#### [Work instructions]
The count of lines below that include the string "click" is the whole answer; write it alone.
★ ★ ★ ★ ★ ★ ★
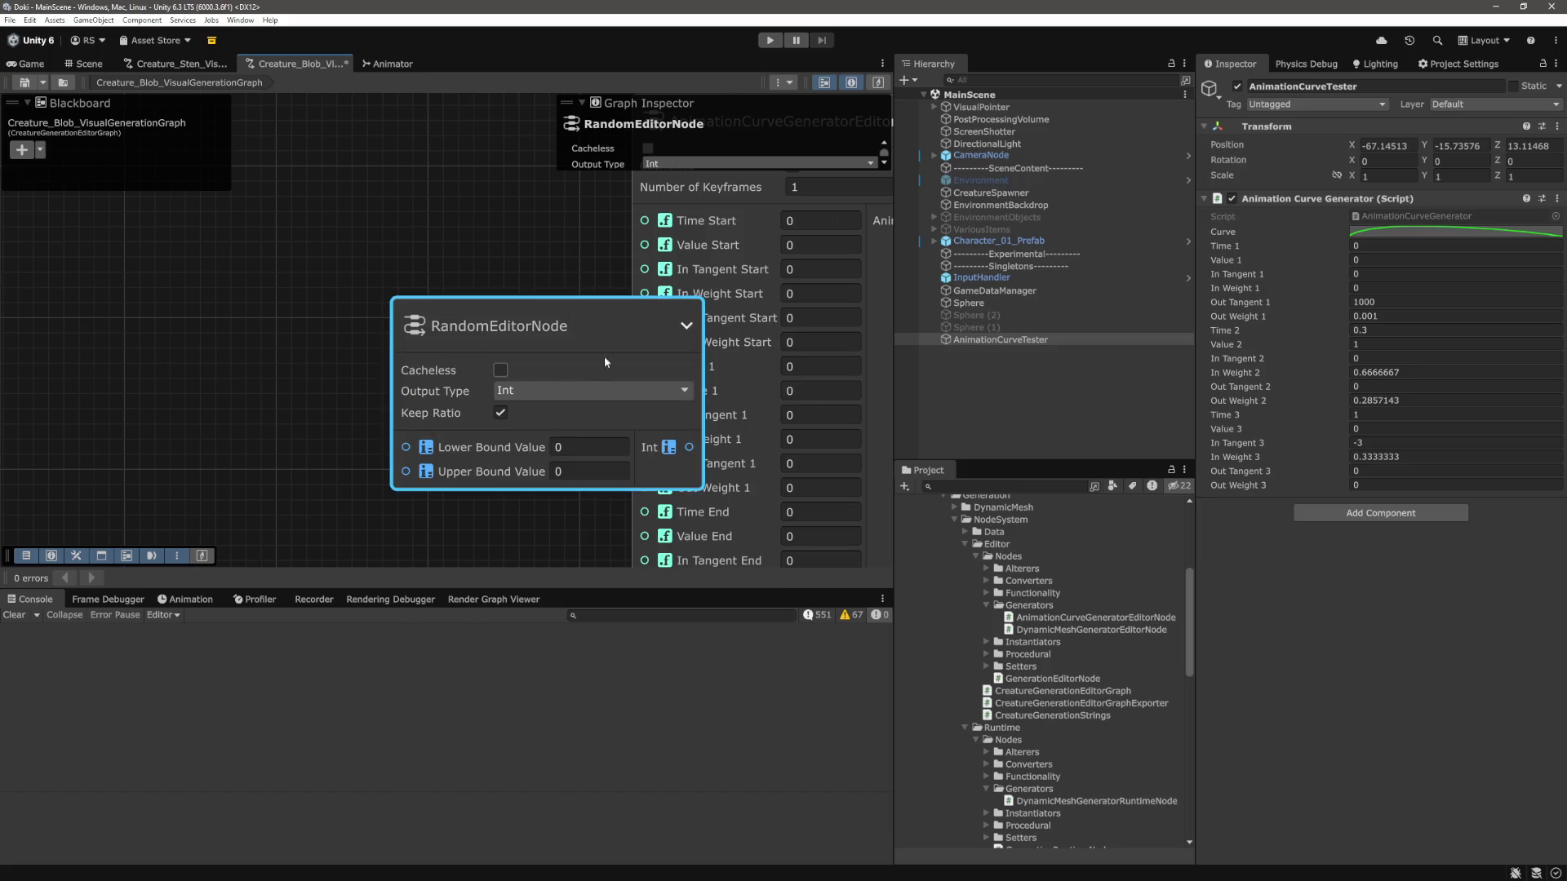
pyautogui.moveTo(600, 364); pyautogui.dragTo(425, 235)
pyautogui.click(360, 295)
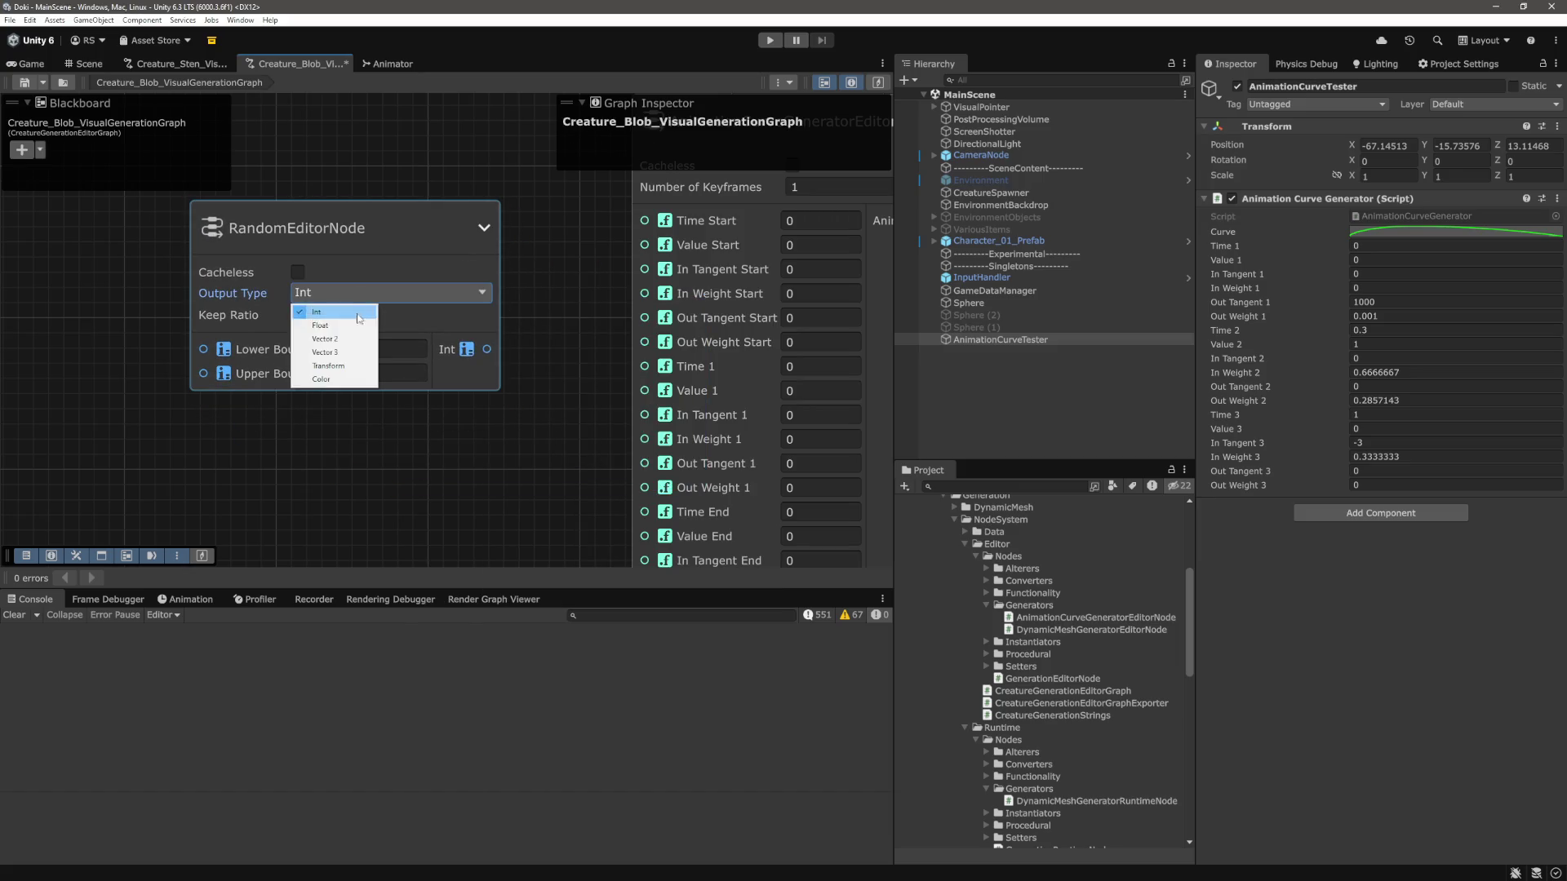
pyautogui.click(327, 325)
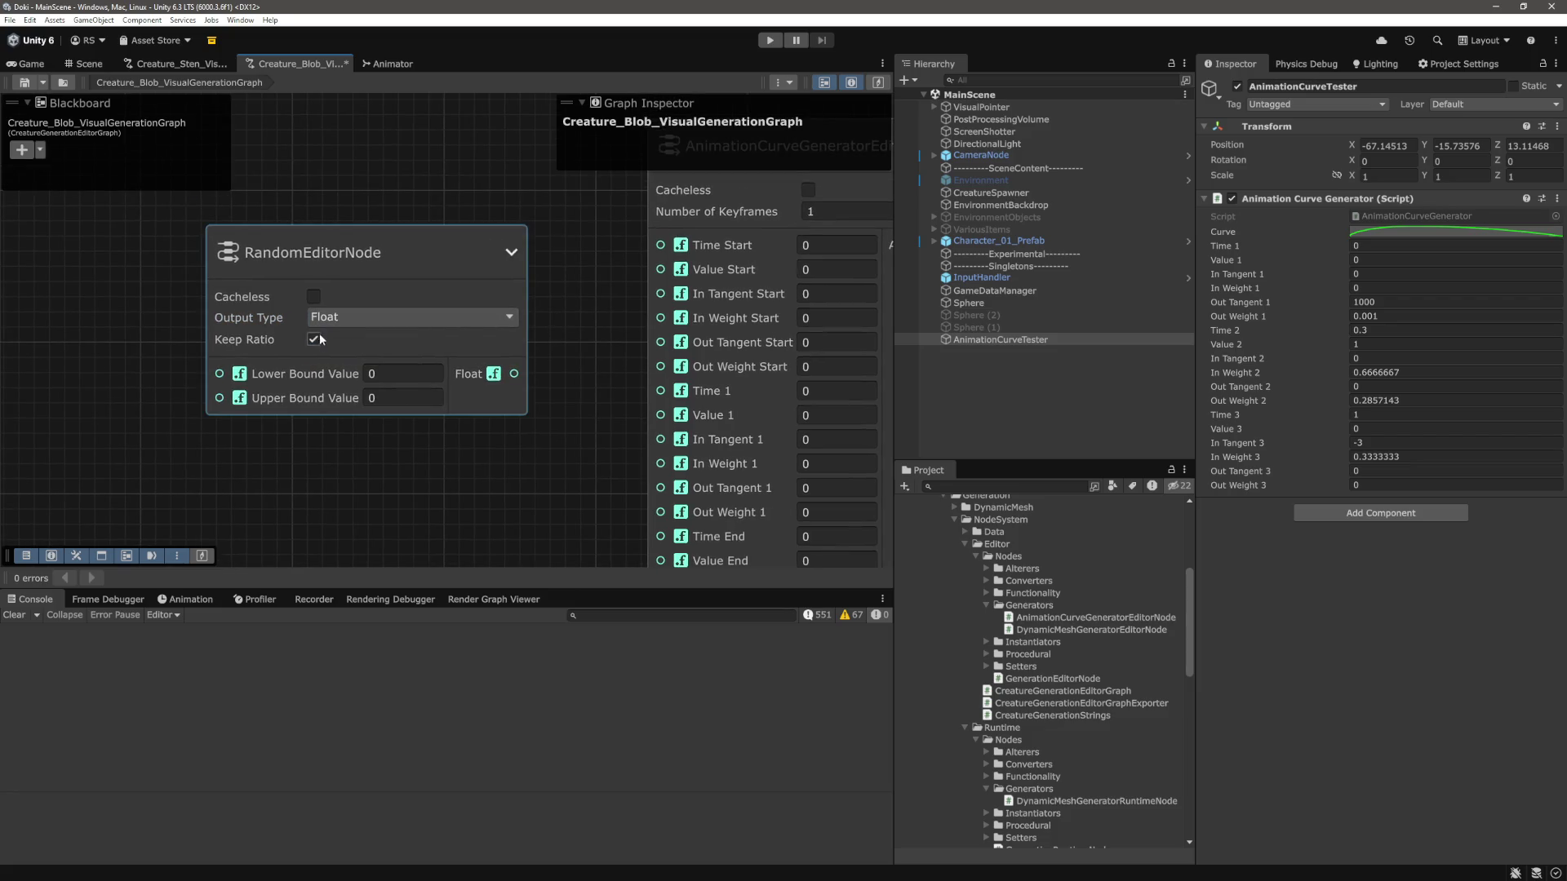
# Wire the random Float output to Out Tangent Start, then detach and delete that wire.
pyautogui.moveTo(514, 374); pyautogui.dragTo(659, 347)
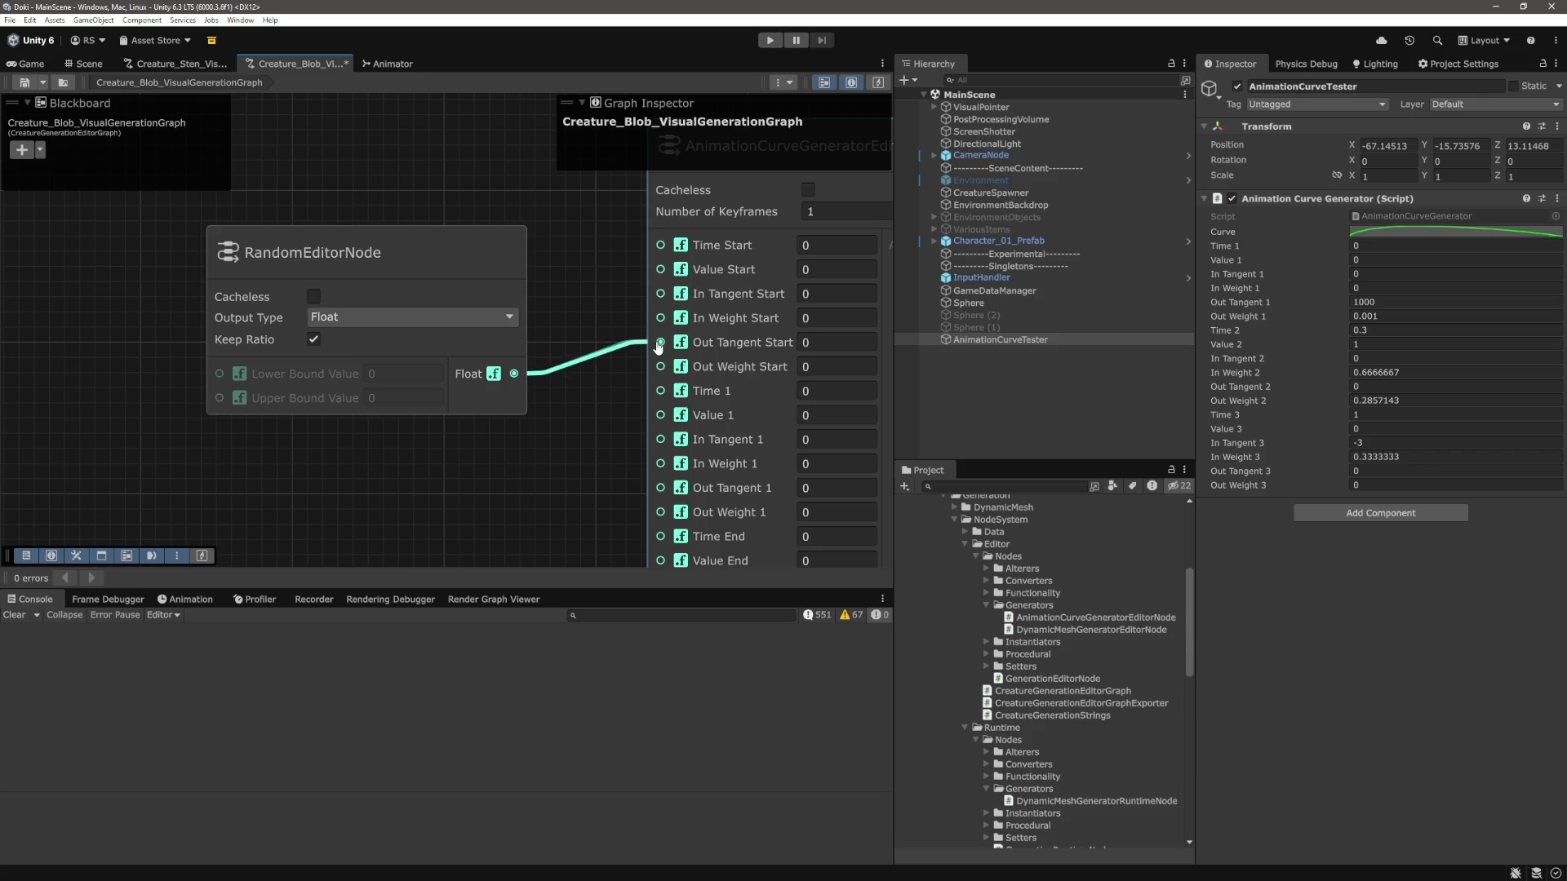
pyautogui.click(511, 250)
★ ★ ★ ★ ★ ★ ★
#### [Exercise solution]
3